AlphaZero MOMENT
- Ardeshir Jeejeebhoy

- Jul 17, 2020
- 3 min read
Updated: Jul 17
We’ve all heard it before—stories of humans being defeated by machines. They appear in headlines, spark philosophical debates, and sometimes vanish as quickly as they arrive. But in December 2017, something happened in the world of chess that was more than just a technological feat. It was a turning point that challenged not only our understanding of intelligence, but also our assumptions about growth, adaptation, and what it means to lead ourselves.
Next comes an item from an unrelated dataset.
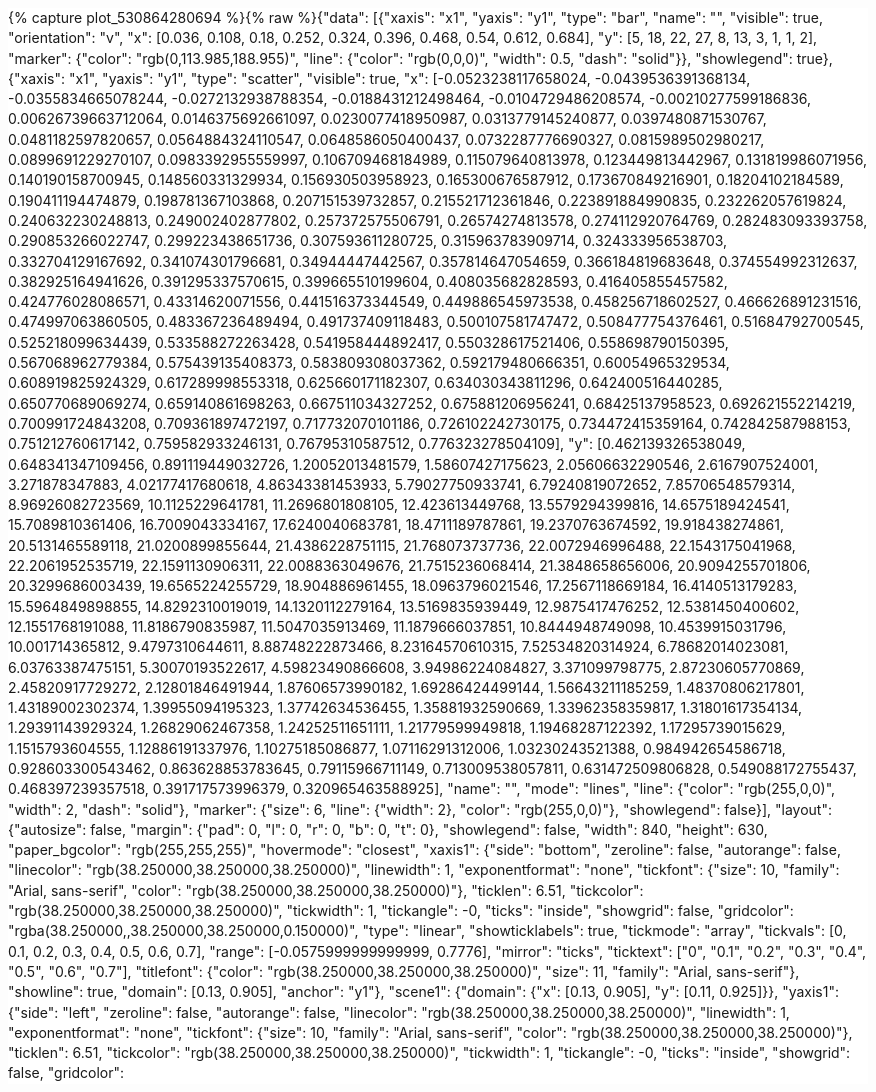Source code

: {% capture plot_530864280694 %}{% raw %}{"data": [{"xaxis": "x1", "yaxis": "y1", "type": "bar", "name": "", "visible": true, "orientation": "v", "x": [0.036, 0.108, 0.18, 0.252, 0.324, 0.396, 0.468, 0.54, 0.612, 0.684], "y": [5, 18, 22, 27, 8, 13, 3, 1, 1, 2], "marker": {"color": "rgb(0,113.985,188.955)", "line": {"color": "rgb(0,0,0)", "width": 0.5, "dash": "solid"}}, "showlegend": true}, {"xaxis": "x1", "yaxis": "y1", "type": "scatter", "visible": true, "x": [-0.0523238117658024, -0.0439536391368134, -0.0355834665078244, -0.0272132938788354, -0.0188431212498464, -0.0104729486208574, -0.00210277599186836, 0.00626739663712064, 0.0146375692661097, 0.0230077418950987, 0.0313779145240877, 0.0397480871530767, 0.0481182597820657, 0.0564884324110547, 0.0648586050400437, 0.0732287776690327, 0.0815989502980217, 0.0899691229270107, 0.0983392955559997, 0.106709468184989, 0.115079640813978, 0.123449813442967, 0.131819986071956, 0.140190158700945, 0.148560331329934, 0.156930503958923, 0.165300676587912, 0.173670849216901, 0.18204102184589, 0.190411194474879, 0.198781367103868, 0.207151539732857, 0.215521712361846, 0.223891884990835, 0.232262057619824, 0.240632230248813, 0.249002402877802, 0.257372575506791, 0.26574274813578, 0.274112920764769, 0.282483093393758, 0.290853266022747, 0.299223438651736, 0.307593611280725, 0.315963783909714, 0.324333956538703, 0.332704129167692, 0.341074301796681, 0.34944447442567, 0.357814647054659, 0.366184819683648, 0.374554992312637, 0.382925164941626, 0.391295337570615, 0.399665510199604, 0.408035682828593, 0.416405855457582, 0.424776028086571, 0.43314620071556, 0.441516373344549, 0.449886545973538, 0.458256718602527, 0.466626891231516, 0.474997063860505, 0.483367236489494, 0.491737409118483, 0.500107581747472, 0.508477754376461, 0.51684792700545, 0.525218099634439, 0.533588272263428, 0.541958444892417, 0.550328617521406, 0.558698790150395, 0.567068962779384, 0.575439135408373, 0.583809308037362, 0.592179480666351, 0.60054965329534, 0.608919825924329, 0.617289998553318, 0.625660171182307, 0.634030343811296, 0.642400516440285, 0.650770689069274, 0.659140861698263, 0.667511034327252, 0.675881206956241, 0.68425137958523, 0.692621552214219, 0.700991724843208, 0.709361897472197, 0.717732070101186, 0.726102242730175, 0.734472415359164, 0.742842587988153, 0.751212760617142, 0.759582933246131, 0.76795310587512, 0.776323278504109], "y": [0.462139326538049, 0.648341347109456, 0.891119449032726, 1.20052013481579, 1.58607427175623, 2.05606632290546, 2.6167907524001, 3.271878347883, 4.02177417680618, 4.86343381453933, 5.79027750933741, 6.79240819072652, 7.85706548579314, 8.96926082723569, 10.1125229641781, 11.2696801808105, 12.423613449768, 13.5579294399816, 14.6575189424541, 15.7089810361406, 16.7009043334167, 17.6240040683781, 18.4711189787861, 19.2370763674592, 19.918438274861, 20.5131465589118, 21.0200899855644, 21.4386228751115, 21.768073737736, 22.0072946996488, 22.1543175041968, 22.2061952535719, 22.1591130906311, 22.0088363049676, 21.7515236068414, 21.3848658656006, 20.9094255701806, 20.3299686003439, 19.6565224255729, 18.904886961455, 18.0963796021546, 17.2567118669184, 16.4140513179283, 15.5964849898855, 14.8292310019019, 14.1320112279164, 13.5169835939449, 12.9875417476252, 12.5381450400602, 12.1551768191088, 11.8186790835987, 11.5047035913469, 11.1879666037851, 10.8444948749098, 10.4539915031796, 10.001714365812, 9.4797310644611, 8.88748222873466, 8.23164570610315, 7.52534820314924, 6.78682014023081, 6.03763387475151, 5.30070193522617, 4.59823490866608, 3.94986224084827, 3.371099798775, 2.87230605770869, 2.45820917729272, 2.12801846491944, 1.87606573990182, 1.69286424499144, 1.56643211185259, 1.48370806217801, 1.43189002302374, 1.39955094195323, 1.37742634536455, 1.35881932590669, 1.33962358359817, 1.31801617354134, 1.29391143929324, 1.26829062467358, 1.24252511651111, 1.21779599949818, 1.19468287122392, 1.17295739015629, 1.1515793604555, 1.12886191337976, 1.10275185086877, 1.07116291312006, 1.03230243521388, 0.984942654586718, 0.928603300543462, 0.863628853783645, 0.79115966711149, 0.713009538057811, 0.631472509806828, 0.549088172755437, 0.468397239357518, 0.391717573996379, 0.320965463588925], "name": "", "mode": "lines", "line": {"color": "rgb(255,0,0)", "width": 2, "dash": "solid"}, "marker": {"size": 6, "line": {"width": 2}, "color": "rgb(255,0,0)"}, "showlegend": false}], "layout": {"autosize": false, "margin": {"pad": 0, "l": 0, "r": 0, "b": 0, "t": 0}, "showlegend": false, "width": 840, "height": 630, "paper_bgcolor": "rgb(255,255,255)", "hovermode": "closest", "xaxis1": {"side": "bottom", "zeroline": false, "autorange": false, "linecolor": "rgb(38.250000,38.250000,38.250000)", "linewidth": 1, "exponentformat": "none", "tickfont": {"size": 10, "family": "Arial, sans-serif", "color": "rgb(38.250000,38.250000,38.250000)"}, "ticklen": 6.51, "tickcolor": "rgb(38.250000,38.250000,38.250000)", "tickwidth": 1, "tickangle": -0, "ticks": "inside", "showgrid": false, "gridcolor": "rgba(38.250000,,38.250000,38.250000,0.150000)", "type": "linear", "showticklabels": true, "tickmode": "array", "tickvals": [0, 0.1, 0.2, 0.3, 0.4, 0.5, 0.6, 0.7], "range": [-0.0575999999999999, 0.7776], "mirror": "ticks", "ticktext": ["0", "0.1", "0.2", "0.3", "0.4", "0.5", "0.6", "0.7"], "titlefont": {"color": "rgb(38.250000,38.250000,38.250000)", "size": 11, "family": "Arial, sans-serif"}, "showline": true, "domain": [0.13, 0.905], "anchor": "y1"}, "scene1": {"domain": {"x": [0.13, 0.905], "y": [0.11, 0.925]}}, "yaxis1": {"side": "left", "zeroline": false, "autorange": false, "linecolor": "rgb(38.250000,38.250000,38.250000)", "linewidth": 1, "exponentformat": "none", "tickfont": {"size": 10, "family": "Arial, sans-serif", "color": "rgb(38.250000,38.250000,38.250000)"}, "ticklen": 6.51, "tickcolor": "rgb(38.250000,38.250000,38.250000)", "tickwidth": 1, "tickangle": -0, "ticks": "inside", "showgrid": false, "gridcolor":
A new ai called AlphaZero, created by Deepmind, took on Stockfish 8, the reigning king of chess engines. Stockfish wasn’t just competent—it was a brute-force genius. it had ingested decades of chess theory, memorized countless strategies, and could calculate millions of moves per second. Stockfish represented experience at scale. if knowledge, history, and information were all that mattered, Stockfish should have been untouchable and yet, AlphaZero—armed with none of that inherited wisdom—defeated Stockfish in a 100-game match. The final score? 28 wins, 72 draws, and zero losses. What stunned experts wasn’t just that AlphaZero won. It was how it won.

AlphaZero didn’t win with robotic precision—it played with creativity. Its moves were intuitive, flowing, and elegant—like something out of a grandmaster’s imagination. Analysts described its gameplay not as algorithmic, but as artistic. It wasn’t just solving problems; it was expressing intelligence. Not replicating brilliance, but inventing new ways to see the board. It was like watching a beginner walk into the coliseum—not with fear, but with wonder—and in doing so, redefine the arena itself.
How did it do this?
Instead of relying on centuries of accumulated chess knowledge, AlphaZero began from scratch. No coaching. No databases. No human input. It simply played games against itself—over and over—learning from experience, trying, failing, and adjusting. Where Stockfish relied on memory, AlphaZero relied on curiosity. While Stockfish calculated from the past, AlphaZero learned in the present.
Stockfish represented knowledge. AlphaZero represented wisdom.
This wasn’t just a chess experiment. It was a metaphor. Because most of us, without realising it, live like Stockfish. We operate on inherited patterns—what we’ve been taught, what’s kept us safe, what’s been drilled into us since childhood. We repeat behaviours, run scripts, follow routines. Not because they serve us, but because they’re familiar. We use past data to survive present moments.
But what if there’s another way? What if our most powerful growth doesn’t come from what we know—but from what we’re willing to unlearn? That’s the AlphaZero moment. That’s where the captain in you is born.
The captain isn’t the loudest voice or the most decorated expert. The captain is the one who chooses—consciously, presently, and courageously. The one who’s willing to step off the path of certainty and step into the practice of growth.
You see it in the teenager who questions the labels given to them and finds a new way to show up in class. In the new manager who ditches the old hierarchy and invites feedback instead. In the father who decides, “i won’t yell like my father did. I’ll listen instead.” in the athlete who stops chasing someone else’s stats and starts honouring their own rhythm.
These aren’t super humans. They’re ordinary people choosing a different mode: to learn, not react. To explore, not repeat. To lead, not wait. Just like AlphaZero, they don’t wait to be handed permission. They don’t need an instruction manual. They trust that growth doesn’t come from always getting it right—but from being willing to stay in the game long enough to learn differently.